Cada vez hay menos margen para la disensión. Las opiniones, las ideas, parecen moverse en férreos bloques que no solo rechazan la individualidad y el pensamiento crítico y libre sino que estigmatizan y condenan a quien se sale del redil de lo consensuado como oportuno o correcto por el grupo. En las redes sociales se machaca en oleadas de hashtags la menor irreverencia, y en la vida real se censura y boicotea a las personas por sus ideas, opiniones e incluso comentarios más o menos deslavazados. Hay quienes se movilizan para impedir que un escritor o un filósofo o un político dé una charla en una universidad, quienes pretenden impedir que un cómico, un músico o un bailarín represente su función en el teatro, quienes se empeñan en llevar ante la Justicia cualquier actividad que les parezca contraria a sus ideas u ofensiva para con los suyos, ya sea una escultura, una campaña de publicidad, una canción o un chiste. Antes, la censura formaba parte de la oscura maquinaria del poder de los estados totalitarios y de las democracias débiles o confusas. Hoy en día, el vecino más sofisticado y atento puede ejercer de censor en sus ratos libres.

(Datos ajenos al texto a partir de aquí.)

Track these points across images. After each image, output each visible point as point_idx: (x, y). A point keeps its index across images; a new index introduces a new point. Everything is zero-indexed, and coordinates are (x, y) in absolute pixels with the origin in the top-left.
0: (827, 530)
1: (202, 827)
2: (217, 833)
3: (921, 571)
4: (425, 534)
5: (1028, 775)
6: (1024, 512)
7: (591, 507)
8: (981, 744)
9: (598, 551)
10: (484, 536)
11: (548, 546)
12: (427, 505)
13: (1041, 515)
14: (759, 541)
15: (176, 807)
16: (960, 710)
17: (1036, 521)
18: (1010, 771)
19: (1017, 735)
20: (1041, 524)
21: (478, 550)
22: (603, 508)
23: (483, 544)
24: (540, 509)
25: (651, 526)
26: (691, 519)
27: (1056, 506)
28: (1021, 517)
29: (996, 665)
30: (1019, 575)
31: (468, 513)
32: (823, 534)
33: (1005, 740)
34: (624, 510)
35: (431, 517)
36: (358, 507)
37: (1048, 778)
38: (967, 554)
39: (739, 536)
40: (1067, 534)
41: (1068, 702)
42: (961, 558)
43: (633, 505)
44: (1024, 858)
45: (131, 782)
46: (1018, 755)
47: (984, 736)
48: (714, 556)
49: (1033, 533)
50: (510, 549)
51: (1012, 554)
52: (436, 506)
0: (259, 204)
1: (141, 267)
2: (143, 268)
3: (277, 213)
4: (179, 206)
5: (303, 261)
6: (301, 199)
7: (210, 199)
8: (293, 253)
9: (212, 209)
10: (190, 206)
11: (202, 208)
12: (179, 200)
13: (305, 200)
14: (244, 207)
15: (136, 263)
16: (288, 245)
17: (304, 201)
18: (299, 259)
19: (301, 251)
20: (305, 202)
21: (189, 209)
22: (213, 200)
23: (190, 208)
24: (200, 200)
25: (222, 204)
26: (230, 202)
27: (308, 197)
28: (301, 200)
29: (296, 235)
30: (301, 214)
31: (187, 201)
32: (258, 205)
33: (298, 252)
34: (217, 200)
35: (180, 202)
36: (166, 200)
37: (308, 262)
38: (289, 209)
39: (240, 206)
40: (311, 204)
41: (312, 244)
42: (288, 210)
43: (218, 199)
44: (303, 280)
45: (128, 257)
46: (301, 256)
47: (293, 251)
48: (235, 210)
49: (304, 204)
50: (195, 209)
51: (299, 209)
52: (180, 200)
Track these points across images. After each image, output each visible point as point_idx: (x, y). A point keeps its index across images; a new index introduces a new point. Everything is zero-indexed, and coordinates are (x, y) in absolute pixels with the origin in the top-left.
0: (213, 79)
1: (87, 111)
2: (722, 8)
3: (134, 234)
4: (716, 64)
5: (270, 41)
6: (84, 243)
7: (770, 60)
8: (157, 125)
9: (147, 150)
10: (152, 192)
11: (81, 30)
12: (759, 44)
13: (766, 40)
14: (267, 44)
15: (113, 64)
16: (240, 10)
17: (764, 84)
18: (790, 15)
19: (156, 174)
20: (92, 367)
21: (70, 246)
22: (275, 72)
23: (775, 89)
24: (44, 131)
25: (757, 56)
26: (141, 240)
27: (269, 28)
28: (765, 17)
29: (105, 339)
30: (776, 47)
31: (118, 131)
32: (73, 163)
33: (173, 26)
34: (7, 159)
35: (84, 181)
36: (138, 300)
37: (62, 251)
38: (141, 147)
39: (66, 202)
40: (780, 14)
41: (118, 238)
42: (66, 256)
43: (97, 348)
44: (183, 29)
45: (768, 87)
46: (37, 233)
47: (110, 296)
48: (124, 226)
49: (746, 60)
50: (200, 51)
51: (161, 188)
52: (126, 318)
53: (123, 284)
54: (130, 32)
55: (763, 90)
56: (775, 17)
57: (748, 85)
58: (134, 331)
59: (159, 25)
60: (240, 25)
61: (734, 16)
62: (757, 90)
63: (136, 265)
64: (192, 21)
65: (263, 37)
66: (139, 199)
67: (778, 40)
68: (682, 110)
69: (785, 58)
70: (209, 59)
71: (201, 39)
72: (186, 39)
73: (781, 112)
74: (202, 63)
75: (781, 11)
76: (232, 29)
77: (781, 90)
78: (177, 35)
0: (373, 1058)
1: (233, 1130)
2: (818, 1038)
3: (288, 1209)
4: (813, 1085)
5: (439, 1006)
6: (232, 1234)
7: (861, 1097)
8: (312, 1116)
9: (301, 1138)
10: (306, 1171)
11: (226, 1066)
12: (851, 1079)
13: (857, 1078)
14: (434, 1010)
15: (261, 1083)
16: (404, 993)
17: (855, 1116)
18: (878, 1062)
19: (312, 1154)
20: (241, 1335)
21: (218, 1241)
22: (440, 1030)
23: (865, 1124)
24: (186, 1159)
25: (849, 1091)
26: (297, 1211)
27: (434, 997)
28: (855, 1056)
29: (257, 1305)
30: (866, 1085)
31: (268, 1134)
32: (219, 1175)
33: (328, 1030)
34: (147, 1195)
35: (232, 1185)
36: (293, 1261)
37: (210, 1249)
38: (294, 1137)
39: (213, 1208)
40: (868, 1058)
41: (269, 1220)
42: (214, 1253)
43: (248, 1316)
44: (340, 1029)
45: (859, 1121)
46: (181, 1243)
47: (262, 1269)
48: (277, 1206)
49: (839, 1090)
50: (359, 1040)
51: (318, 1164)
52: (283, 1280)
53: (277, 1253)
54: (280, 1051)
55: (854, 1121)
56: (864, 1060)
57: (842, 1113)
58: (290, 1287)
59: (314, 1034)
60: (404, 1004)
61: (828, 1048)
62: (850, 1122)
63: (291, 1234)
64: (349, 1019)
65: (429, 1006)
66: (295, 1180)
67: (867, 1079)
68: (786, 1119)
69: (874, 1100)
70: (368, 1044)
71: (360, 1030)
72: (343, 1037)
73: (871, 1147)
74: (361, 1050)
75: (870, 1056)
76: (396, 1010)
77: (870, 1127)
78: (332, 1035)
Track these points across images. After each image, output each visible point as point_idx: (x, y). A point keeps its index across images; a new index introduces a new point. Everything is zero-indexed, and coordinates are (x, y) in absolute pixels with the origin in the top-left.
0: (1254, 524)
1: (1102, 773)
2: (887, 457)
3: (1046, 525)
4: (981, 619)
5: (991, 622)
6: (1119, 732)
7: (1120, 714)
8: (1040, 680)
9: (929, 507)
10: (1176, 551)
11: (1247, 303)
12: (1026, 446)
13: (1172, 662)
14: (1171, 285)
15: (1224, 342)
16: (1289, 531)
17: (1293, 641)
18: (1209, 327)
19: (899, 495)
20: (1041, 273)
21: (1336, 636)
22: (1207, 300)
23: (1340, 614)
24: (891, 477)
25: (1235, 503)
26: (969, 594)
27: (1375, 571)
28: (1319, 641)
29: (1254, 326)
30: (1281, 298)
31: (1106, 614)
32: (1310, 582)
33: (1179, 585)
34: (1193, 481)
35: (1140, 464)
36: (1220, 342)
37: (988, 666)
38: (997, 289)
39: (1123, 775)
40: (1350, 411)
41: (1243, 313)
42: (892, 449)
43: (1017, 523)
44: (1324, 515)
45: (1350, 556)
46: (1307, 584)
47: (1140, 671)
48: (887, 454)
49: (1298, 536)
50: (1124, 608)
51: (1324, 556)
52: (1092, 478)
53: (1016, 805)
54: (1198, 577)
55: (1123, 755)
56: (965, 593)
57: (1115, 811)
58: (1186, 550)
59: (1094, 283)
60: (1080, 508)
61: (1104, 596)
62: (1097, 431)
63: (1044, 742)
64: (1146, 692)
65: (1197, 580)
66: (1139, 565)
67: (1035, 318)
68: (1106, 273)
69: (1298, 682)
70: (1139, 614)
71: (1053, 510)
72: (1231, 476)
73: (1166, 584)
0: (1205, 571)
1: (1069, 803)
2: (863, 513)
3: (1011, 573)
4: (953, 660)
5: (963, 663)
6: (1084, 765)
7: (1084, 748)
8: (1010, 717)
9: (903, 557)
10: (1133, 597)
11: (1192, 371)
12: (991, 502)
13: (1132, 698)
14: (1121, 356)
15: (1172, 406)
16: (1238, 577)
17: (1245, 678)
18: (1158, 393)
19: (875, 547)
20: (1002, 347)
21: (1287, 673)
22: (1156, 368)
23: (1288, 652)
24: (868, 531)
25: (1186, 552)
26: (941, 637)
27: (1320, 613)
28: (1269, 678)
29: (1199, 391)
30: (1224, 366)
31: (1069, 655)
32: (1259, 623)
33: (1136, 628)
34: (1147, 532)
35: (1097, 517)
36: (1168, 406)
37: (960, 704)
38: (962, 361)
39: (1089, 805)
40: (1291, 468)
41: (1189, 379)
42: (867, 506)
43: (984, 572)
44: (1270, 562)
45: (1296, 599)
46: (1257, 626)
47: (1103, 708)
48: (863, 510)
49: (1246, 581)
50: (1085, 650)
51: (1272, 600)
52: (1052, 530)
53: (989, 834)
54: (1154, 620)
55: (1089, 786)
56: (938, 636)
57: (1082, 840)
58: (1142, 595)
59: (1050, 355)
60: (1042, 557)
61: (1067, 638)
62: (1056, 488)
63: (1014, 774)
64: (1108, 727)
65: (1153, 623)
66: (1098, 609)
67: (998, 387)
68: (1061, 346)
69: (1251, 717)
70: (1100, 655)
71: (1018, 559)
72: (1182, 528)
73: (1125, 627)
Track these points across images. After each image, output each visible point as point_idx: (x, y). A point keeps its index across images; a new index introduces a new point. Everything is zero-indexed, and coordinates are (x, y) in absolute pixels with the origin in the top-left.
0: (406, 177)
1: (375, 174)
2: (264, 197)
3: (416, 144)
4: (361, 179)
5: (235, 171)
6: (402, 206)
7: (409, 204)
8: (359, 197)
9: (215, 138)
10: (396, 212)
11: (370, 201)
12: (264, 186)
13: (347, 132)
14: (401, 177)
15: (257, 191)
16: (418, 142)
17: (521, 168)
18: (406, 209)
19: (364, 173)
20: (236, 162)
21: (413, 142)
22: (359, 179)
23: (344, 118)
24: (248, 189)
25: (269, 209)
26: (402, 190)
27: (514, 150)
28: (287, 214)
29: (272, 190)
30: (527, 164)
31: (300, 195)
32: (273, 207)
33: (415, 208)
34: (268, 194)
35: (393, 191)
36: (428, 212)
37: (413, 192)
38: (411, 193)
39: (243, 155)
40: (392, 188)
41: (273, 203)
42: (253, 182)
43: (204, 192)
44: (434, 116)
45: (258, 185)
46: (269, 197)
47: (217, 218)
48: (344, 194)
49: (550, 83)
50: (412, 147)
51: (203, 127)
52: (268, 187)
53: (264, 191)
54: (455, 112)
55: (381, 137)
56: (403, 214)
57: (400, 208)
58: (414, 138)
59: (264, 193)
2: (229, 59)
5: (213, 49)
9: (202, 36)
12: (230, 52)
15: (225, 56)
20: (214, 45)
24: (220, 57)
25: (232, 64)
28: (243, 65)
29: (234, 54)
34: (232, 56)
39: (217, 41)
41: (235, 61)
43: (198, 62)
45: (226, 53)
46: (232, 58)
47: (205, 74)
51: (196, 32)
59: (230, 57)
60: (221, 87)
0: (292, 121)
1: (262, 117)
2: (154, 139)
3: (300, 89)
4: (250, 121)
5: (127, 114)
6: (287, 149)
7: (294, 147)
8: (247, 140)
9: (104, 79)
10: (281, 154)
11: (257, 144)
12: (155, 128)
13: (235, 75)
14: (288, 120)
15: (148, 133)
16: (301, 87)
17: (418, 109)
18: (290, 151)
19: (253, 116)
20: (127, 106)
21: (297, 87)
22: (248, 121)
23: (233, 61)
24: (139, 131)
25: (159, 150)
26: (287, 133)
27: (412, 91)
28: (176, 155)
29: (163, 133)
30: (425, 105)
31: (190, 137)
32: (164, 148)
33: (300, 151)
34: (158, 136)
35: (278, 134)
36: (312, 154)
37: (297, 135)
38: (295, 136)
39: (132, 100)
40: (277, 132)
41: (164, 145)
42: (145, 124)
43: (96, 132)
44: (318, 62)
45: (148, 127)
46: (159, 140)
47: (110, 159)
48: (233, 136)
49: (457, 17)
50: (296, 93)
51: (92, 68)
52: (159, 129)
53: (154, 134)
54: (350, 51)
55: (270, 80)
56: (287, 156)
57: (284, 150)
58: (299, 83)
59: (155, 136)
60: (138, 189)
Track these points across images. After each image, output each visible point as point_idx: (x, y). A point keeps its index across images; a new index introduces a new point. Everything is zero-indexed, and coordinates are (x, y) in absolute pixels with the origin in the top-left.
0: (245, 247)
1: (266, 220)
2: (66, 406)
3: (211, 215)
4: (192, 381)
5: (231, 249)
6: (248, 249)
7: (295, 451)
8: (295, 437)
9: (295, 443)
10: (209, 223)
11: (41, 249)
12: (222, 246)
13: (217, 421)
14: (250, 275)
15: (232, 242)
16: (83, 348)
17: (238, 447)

Formar parte de un amplio grupo de gente que piensa igual que tú, o en donde encuentras las ideas que te parecen dignas de representarte o (si hurgamos un poco más y con algo de mala intención) donde crees que debes situarte ideológicamente por el motivo más sublime, romántico o mezquino e interesado, quizá, sencillamente, por sentirte parte de algo, resulta de lo más cómodo y agradecido. Uno siempre sabe cómo debe opinar ante esto y aquello sin la necesidad de hacer el menor esfuerzo reflexivo e intelectual, asegurándose, además, el apoyo incondicional de su grupo, su refuerzo estimulante y gregario.

Estamos llegando a un punto en el que hordas de decentes de esta o de aquella ideología, religión, nación, colectivo o asociación de vecinos permanecen alerta contra cualquier disidencia, dispuestas a echarse a la calle o al juzgado de guardia ante el menor rastro de crítica o declaración contraria a su decálogo de valores. Todo les parece una ofensa, todo les atañe, todo les disgusta y socava sus derechos.

Que las ideas pueden ser discutidas pero no perseguidas parece una perogrullada tal que me sonrojo mientras lo escribo. Y, sin embargo, si echo un vistazo a la actualidad, me da la impresión de que cada vez resulta más difícil expresar una opinión original o propia sin haberla pasado primero por el tamiz ideológico de alguna de estas hordas. De lo contrario, te expones a la persecución o el martirio virtual, cuando no a la pira real del boicot o la censura. Con la venia.